Exercise instructions
Reproduce the entries word for word, from the very first line of text through the line with "Chapon farci", including both of those lines. Leave the pictures out.
══════════════════════════════
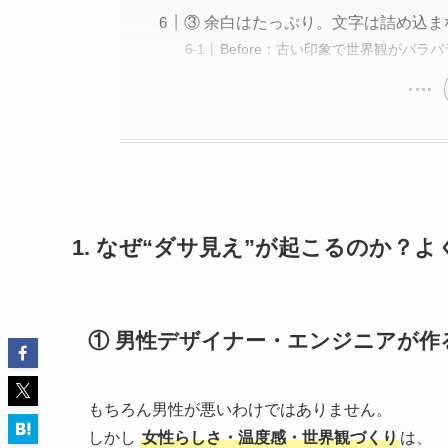
③ 余白はたっぷり。文字は詰め込ま
Before：古い印象で世界観がバラバ
1. なぜ“ダサ見え”が起こるのか？
① 男性デザイナー・エンジニアが作
もちろん男性が悪いわけではありません。
しかし
女性らしさ・温度感・世界観づくり
は、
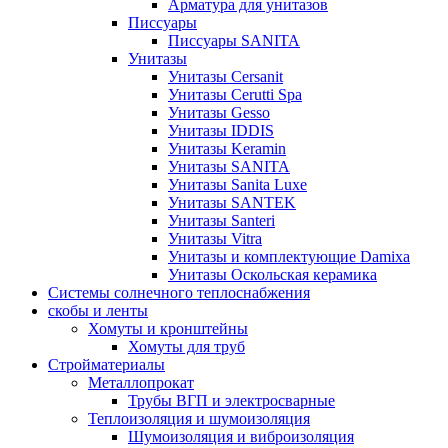
Арматура для унитазов
Писсуары
Писсуары SANITA
Унитазы
Унитазы Cersanit
Унитазы Cerutti Spa
Унитазы Gesso
Унитазы IDDIS
Унитазы Keramin
Унитазы SANITA
Унитазы Sanita Luxe
Унитазы SANTEK
Унитазы Santeri
Унитазы Vitra
Унитазы и комплектующие Damixa
Унитазы Оскольская керамика
Системы солнечного теплоснабжения
скобы и ленты
Хомуты и кронштейны
Хомуты для труб
Стройматериалы
Металлопрокат
Трубы ВГП и электросварные
Теплоизоляция и шумоизоляция
Шумоизоляция и виброизоляция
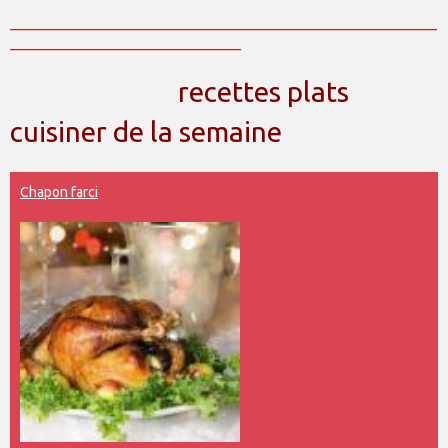
_____________________________________________________________
_________________________________
recettes plats
cuisiner de la semaine
Chapon farci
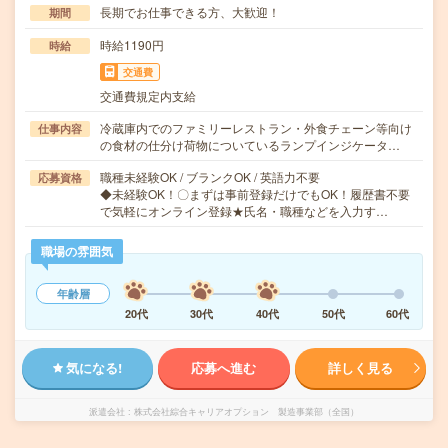
長期でお仕事できる方、大歓迎！
期間
時給1190円
時給
交通費
交通費規定内支給
冷蔵庫内でのファミリーレストラン・外食チェーン等向け
仕事内容
の食材の仕分け荷物についているランプインジケータ…
職種未経験OK / ブランクOK / 英語力不要
応募資格
◆未経験OK！〇まずは事前登録だけでもOK！履歴書不要
で気軽にオンライン登録★氏名・職種などを入力す…
職場の雰囲気
年齢層
20代
30代
40代
50代
60代
気になる!
応募へ進む
詳しく見る
派遣会社
株式会社綜合キャリアオプション 製造事業部（全国）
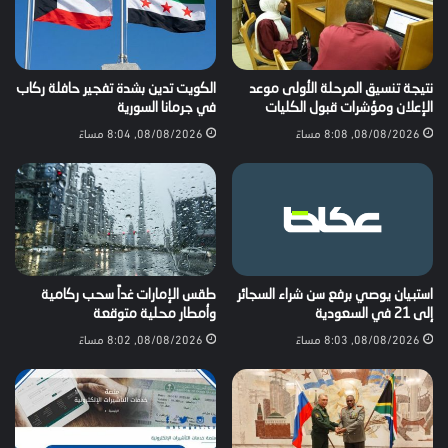
نتيجة تنسيق المرحلة الأولى موعد
الكويت تدين بشدة تفجير حافلة ركاب
الإعلان ومؤشرات قبول الكليات
في جرمانا السورية
08/08/2026, 8:08 مساءً
08/08/2026, 8:04 مساءً
استبيان يوصي برفع سن شراء السجائر
طقس الإمارات غداً سحب ركامية
إلى 21 في السعودية
وأمطار محلية متوقعة
08/08/2026, 8:03 مساءً
08/08/2026, 8:02 مساءً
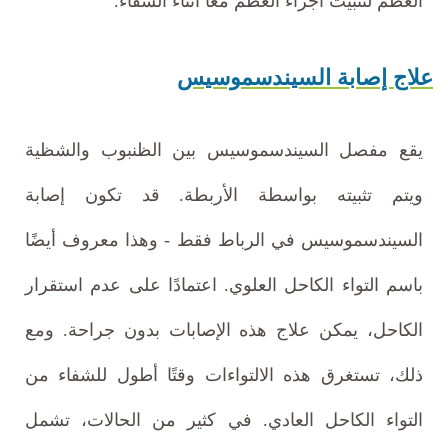
العظم لتثبيت أجزاء العظم معًا أثناء الشفاء.
علاج إصابة السيندسموسيس
يقع مفصل السيندسموسيس بين الظنبوب والشظية
ويتم تثبيته بواسطة الأربطة. قد تكون إصابة
السيندسموسيس في الرباط فقط - وهذا معروف أيضًا
باسم التواء الكاحل العلوي. اعتمادًا على عدم استقرار
الكاحل، يمكن علاج هذه الإصابات بدون جراحة. ومع
ذلك، تستغرق هذه الالتواءات وقتًا أطول للشفاء من
التواء الكاحل العادي. في كثير من الحالات، تشمل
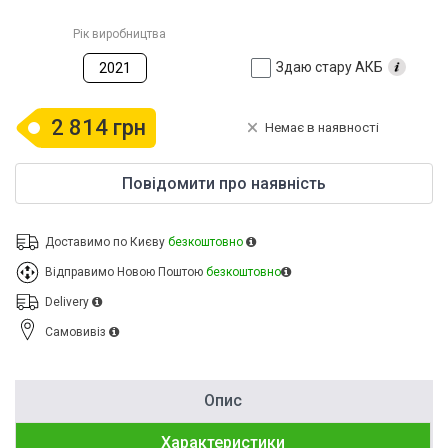
Рік виробництва
Здаю стару АКБ
2021
2 814 грн
Немає в наявності
Повідомити про наявність
Доставимо по Києву
безкоштовно
Відправимо Новою Поштою
безкоштовно
Delivery
Cамовивіз
Опис
Характеристики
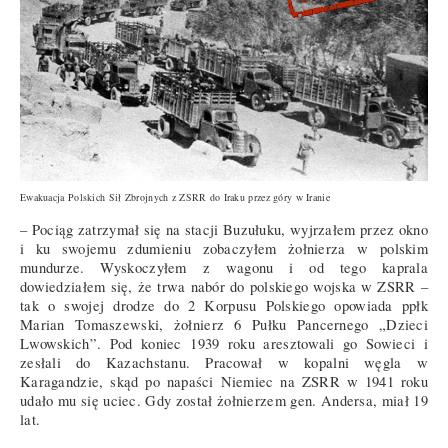
Ewakuacja Polskich Sił Zbrojnych z ZSRR do Iraku przez góry w Iranie
– Pociąg zatrzymał się na stacji Buzułuku, wyjrzałem przez okno
i ku swojemu zdumieniu zobaczyłem żołnierza w polskim
mundurze. Wyskoczyłem z wagonu i od tego kaprala
dowiedziałem się, że trwa nabór do polskiego wojska w ZSRR –
tak o swojej drodze do 2 Korpusu Polskiego opowiada ppłk
Marian Tomaszewski, żołnierz 6 Pułku Pancernego „Dzieci
Lwowskich”. Pod koniec 1939 roku aresztowali go Sowieci i
zesłali do Kazachstanu. Pracował w kopalni węgla w
Karagandzie, skąd po napaści Niemiec na ZSRR w 1941 roku
udało mu się uciec. Gdy został żołnierzem gen. Andersa, miał 19
lat.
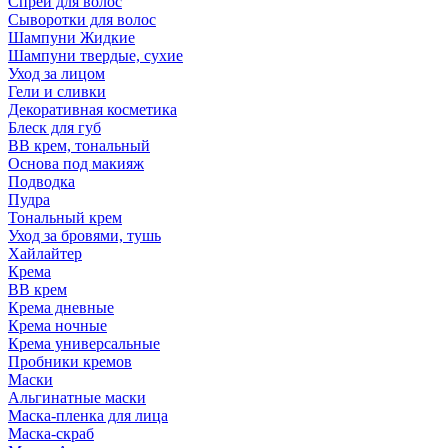
Спрей для волос
Сыворотки для волос
Шампуни Жидкие
Шампуни твердые, сухие
Уход за лицом
Гели и сливки
Декоративная косметика
Блеск для губ
ВВ крем, тональный
Основа под макияж
Подводка
Пудра
Тональный крем
Уход за бровями, тушь
Хайлайтер
Крема
ВВ крем
Крема дневные
Крема ночные
Крема универсальные
Пробники кремов
Маски
Альгинатные маски
Маска-пленка для лица
Маска-скраб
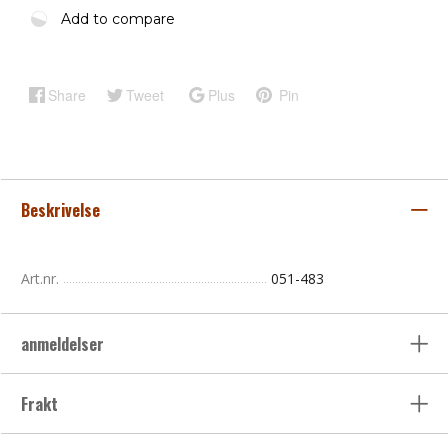
Add to compare
Share
Tweet
Plus
Pin
Beskrivelse
Art.nr.
051-483
anmeldelser
Frakt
══════════════════════════════
The answer
③ 余白はたっぷり。文字は詰め込ま
Before：古い印象で世界観がバラバ
1. なぜ“ダサ見え”が起こるのか？
① 男性デザイナー・エンジニアが作
もちろん男性が悪いわけではありません。
しかし
女性らしさ・温度感・世界観づくり
は、
Арматура для унитазов
Писсуары
Писсуары SANITA
Унитазы
Унитазы Cersanit
Унитазы Cerutti Spa
Унитазы Gesso
Унитазы IDDIS
Унитазы Keramin
Унитазы SANITA
Унитазы Sanita Luxe
Унитазы SANTEK
Унитазы Santeri
Унитазы Vitra
Унитазы и комплектующие Damixa
Унитазы Оскольская керамика
Системы солнечного теплоснабжения
скобы и ленты
Хомуты и кронштейны
Хомуты для труб
Стройматериалы
Металлопрокат
Трубы ВГП и электросварные
Теплоизоляция и шумоизоляция
Шумоизоляция и виброизоляция
_____________________________________________________________
_________________________________
recettes plats
cuisiner de la semaine
Chapon farci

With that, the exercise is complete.